OASIS Alert

OASIS News:

Many Frequently Used HHRGs Are Money Losers

Of the top 10 home health resource groups, number crunching reveals five were profitable, four produced losses and one was break even, reported Amanda Twiss, president of Seattle-based Out-come Concept Systems at the recent National Association For Home Care & Hospice's National Policy Conference in Washington.

The most profitable HHRG was C2F2S2, with $1,081.90 adjusted net revenue per episode. The other profitable HHRGs in the top 10 were C1F2S2 ($820.26), C0F2S2 ($551.84), C2F2S0 ($128.69) and C1F2S0 ($82.00), OCS data showed.

C1F1S0 produced nearly break-even results, with an adjusted net revenue of $0.65. C0F0S0 was the heaviest loser among the top 10 HHRGs, costing agencies an average of $170.07 ANR per episode, Twiss said.
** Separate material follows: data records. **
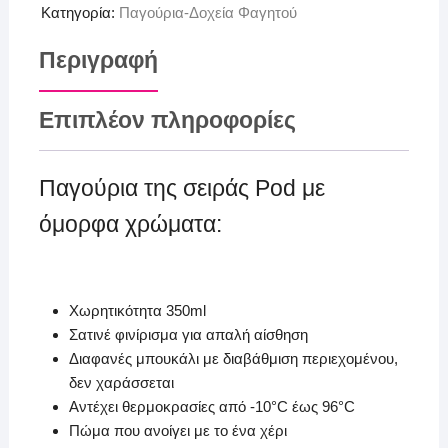
Κατηγορία:
Παγούρια-Δοχεία Φαγητού
Περιγραφή
Επιπλέον πληροφορίες
Παγούρια της σειράς Pod με
όμορφα χρώματα:
Χωρητικότητα 350ml
Σατινέ φινίρισμα για απαλή αίσθηση
Διαφανές μπουκάλι με διαβάθμιση περιεχομένου,
δεν χαράσσεται
Αντέχει θερμοκρασίες από -10°C έως 96°C
Πώμα που ανοίγει με το ένα χέρι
The other loss-producing HHRGs were C2F1S0 (losing $70.93), C0F1S0 (losing $65.72) and C0F2S0 (losing $43.56).

Four of the five most profitable of the top 10 frequently used HHRGs contain a clinical score of "1" or "2," Twiss reported. The most profitable of all HHRGs is C3F1S3 ($1427.20), according to OCS agency data.

  • Home health quality measures are under consideration by a National Quality Forum home health panel. The NQF's Home Health Steering Committee is set to begin the process at a May 25 meeting. Information on the project, which aims to endorse a set of measures for gauging home health quality, is at www.qualityforum.org. Scroll down to Project Sum-maries and click on Home Health Measures Project.

  • Watch out for rehab facility components coming to a critical access hospital near you. When filling out M0175, HHAs may want to keep in mind that CAHs now will be allowed to set aside units of up to 10 beds each to be used for inpatient rehabilitation and psychiatric services.